> _Source extract_:
________________

Why Do We Charge?
It is a sad reality that, despite the self evident principle that secrecy is rarely consistent with our democratic form of government, and in the face of the specific requirements of the 1966 Freedom of Information Act (FOIA), the federal government over and over again withholds data that should be available to the American people. TRAC was formed to resist these unlawful actions. Unlike the government, TRAC has no built-in source of revenue. We operate in a real world where, although the data might be theoretically "free," actually obtaining and bringing it to you involve many costs.
As a not-for-profit academic research center with public service as a central mission, to keep our doors open, we must constantly look for sources of funding. Currently our major sources of support are foundations and gifts as well as donations of time and services — particularly the pro bono work of a team of FOIA lawyers so essential to our efforts. Syracuse University provides important institutional support. We do not seek or accept any money from the federal government. User-fees help defray some of the marginal costs for supporting a small but increasingly important portion of our services as we seek to expand the range of information we can provide.

________________

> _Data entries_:
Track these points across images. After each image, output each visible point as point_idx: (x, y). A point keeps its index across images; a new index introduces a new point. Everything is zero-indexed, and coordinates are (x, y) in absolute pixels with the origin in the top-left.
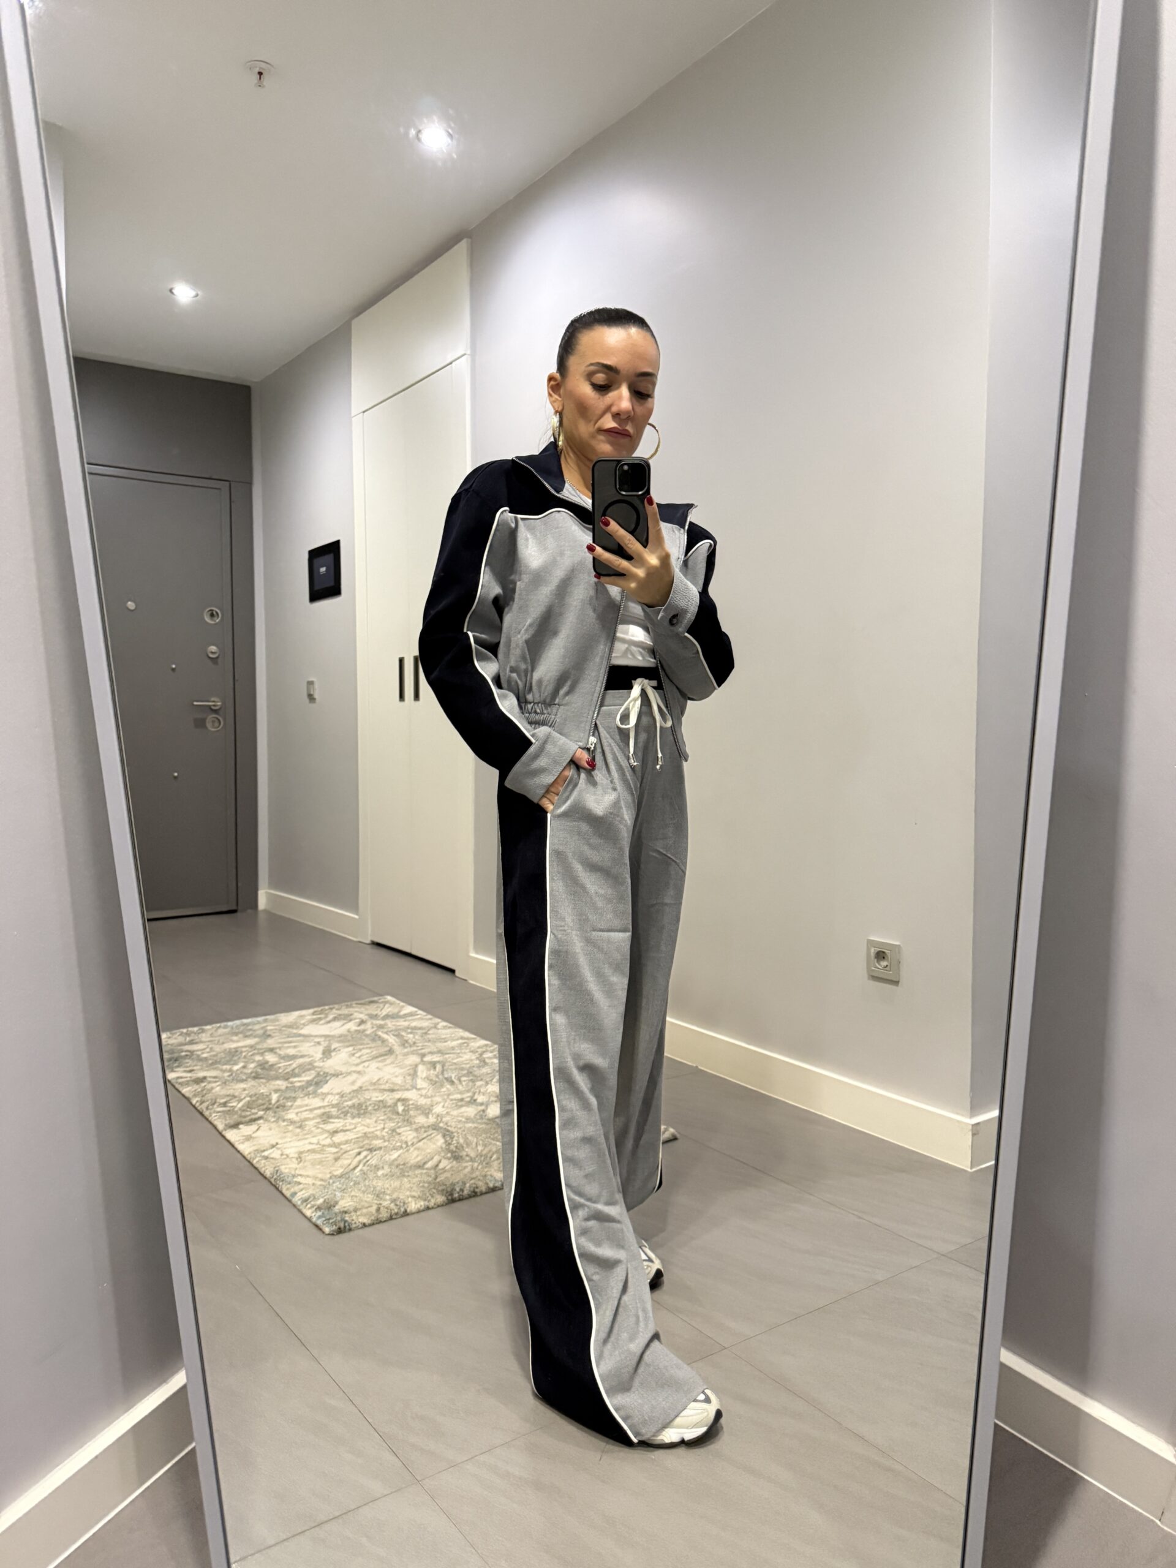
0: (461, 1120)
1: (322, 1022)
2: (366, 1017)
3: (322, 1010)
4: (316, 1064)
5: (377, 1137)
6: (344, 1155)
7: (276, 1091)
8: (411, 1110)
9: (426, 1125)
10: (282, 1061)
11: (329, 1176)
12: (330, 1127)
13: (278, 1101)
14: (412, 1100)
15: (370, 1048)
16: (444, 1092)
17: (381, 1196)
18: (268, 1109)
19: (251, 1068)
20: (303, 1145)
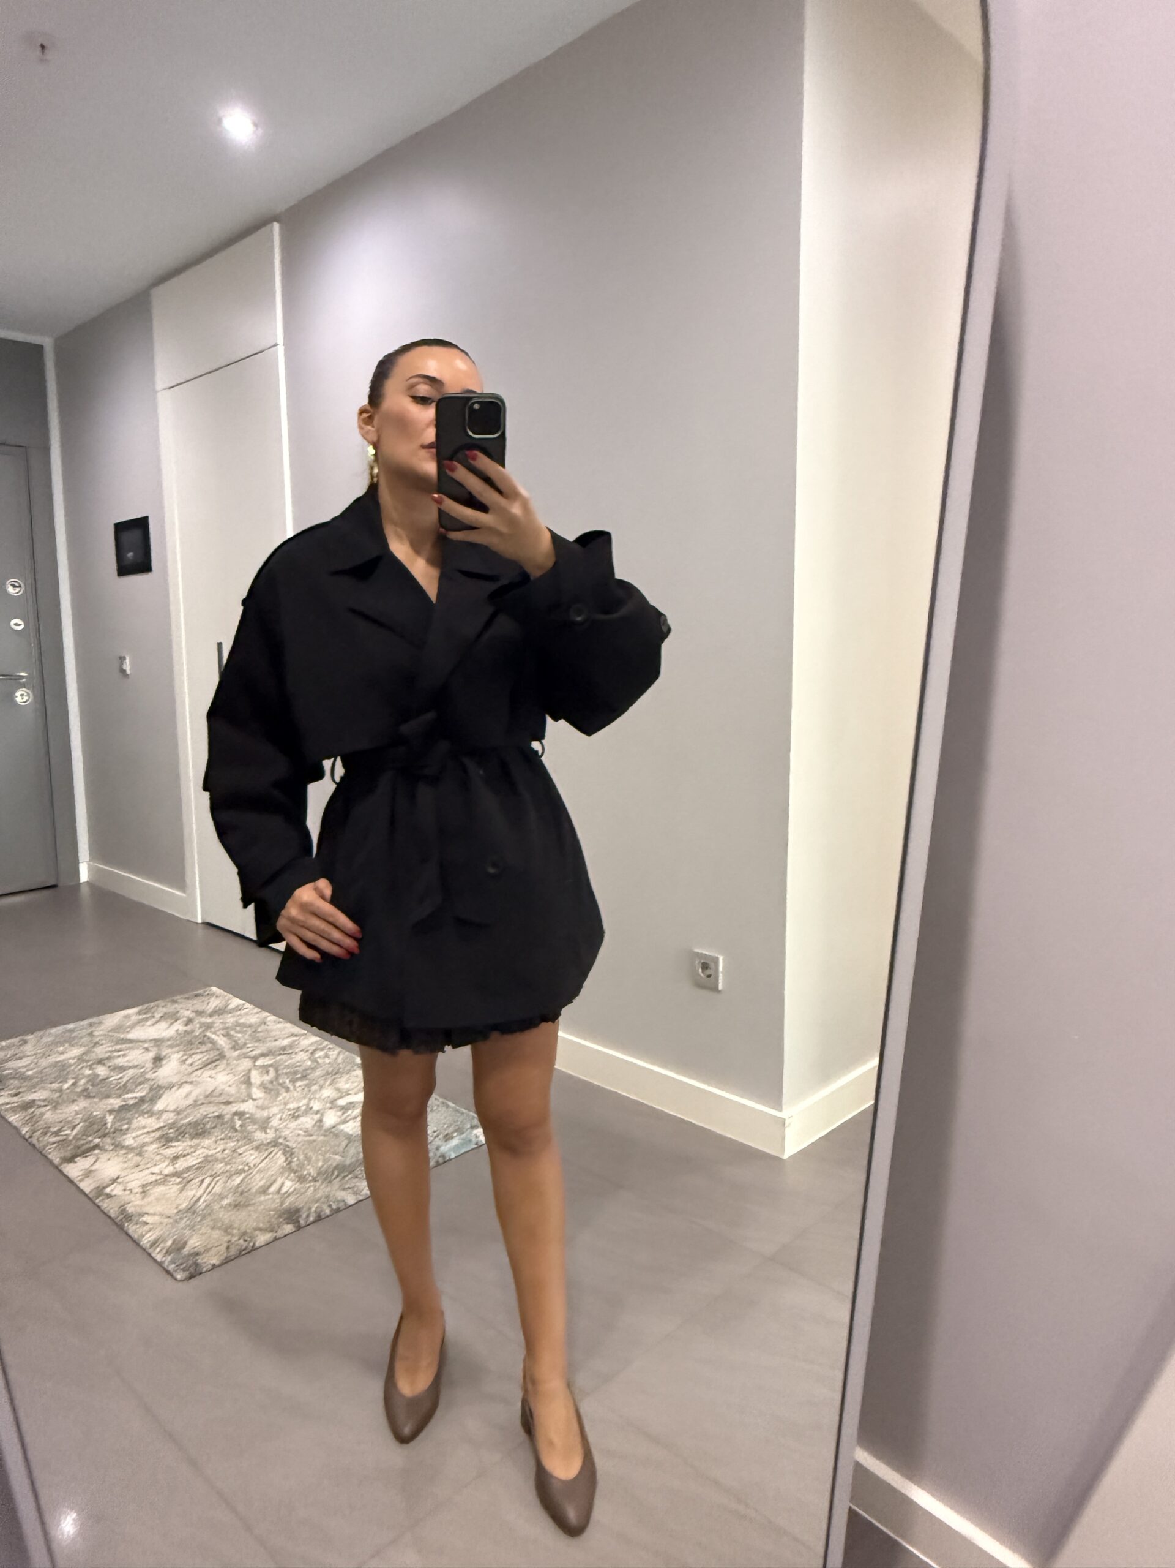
0: (299, 1135)
1: (149, 1023)
2: (194, 1014)
3: (146, 1009)
4: (148, 1076)
5: (217, 1160)
6: (188, 1185)
7: (111, 1112)
8: (249, 1126)
9: (265, 1142)
10: (112, 1074)
11: (175, 1211)
12: (169, 1152)
13: (113, 1124)
14: (248, 1113)
15: (202, 1053)
16: (280, 1100)
17: (229, 1230)
18: (105, 1136)
19: (81, 1086)
20: (144, 1177)
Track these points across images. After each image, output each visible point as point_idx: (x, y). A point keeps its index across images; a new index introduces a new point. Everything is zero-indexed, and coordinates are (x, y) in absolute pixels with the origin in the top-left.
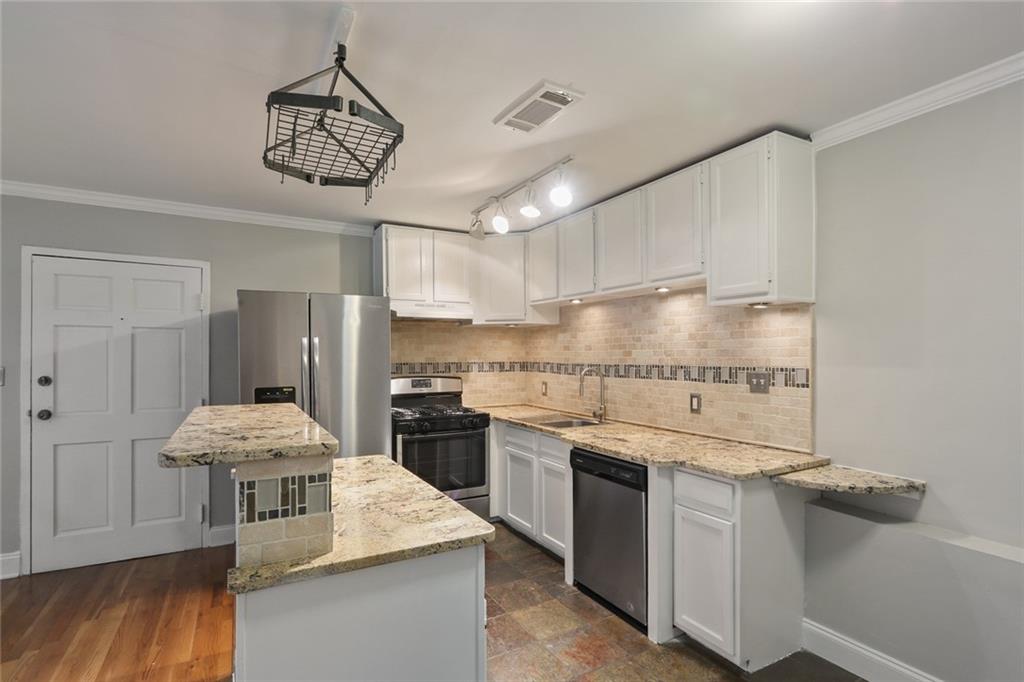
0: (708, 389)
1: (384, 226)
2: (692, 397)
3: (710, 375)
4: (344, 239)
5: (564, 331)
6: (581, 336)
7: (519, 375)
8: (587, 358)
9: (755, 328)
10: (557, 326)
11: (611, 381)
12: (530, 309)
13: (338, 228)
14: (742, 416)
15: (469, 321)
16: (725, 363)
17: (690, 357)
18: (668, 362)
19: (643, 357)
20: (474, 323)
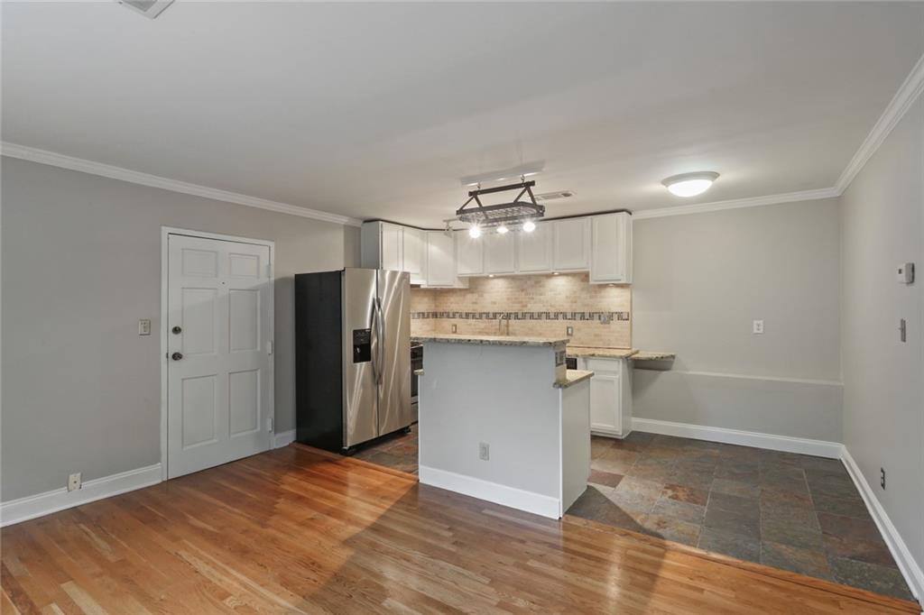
0: (578, 323)
1: (381, 222)
2: (568, 328)
3: (578, 316)
4: (347, 228)
5: (472, 293)
6: (486, 295)
7: (431, 320)
8: (491, 309)
9: (603, 294)
10: (466, 290)
11: (512, 322)
12: (457, 279)
13: (344, 220)
14: (596, 335)
15: (419, 286)
16: (587, 311)
17: (567, 307)
18: (552, 310)
19: (534, 308)
20: (422, 287)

________________

> _Exercise_:
Answer these questions from the funding statement:
1. Which law, and from what year, does it name?
2. Whose pro bono work does it call essential?
3. From whom does TRAC refuse to seek or accept money?
The entries come from a different source than the text.

> _Response box_:
1. The Freedom of Information Act (FOIA), from 1966.
2. A team of FOIA lawyers.
3. The federal government.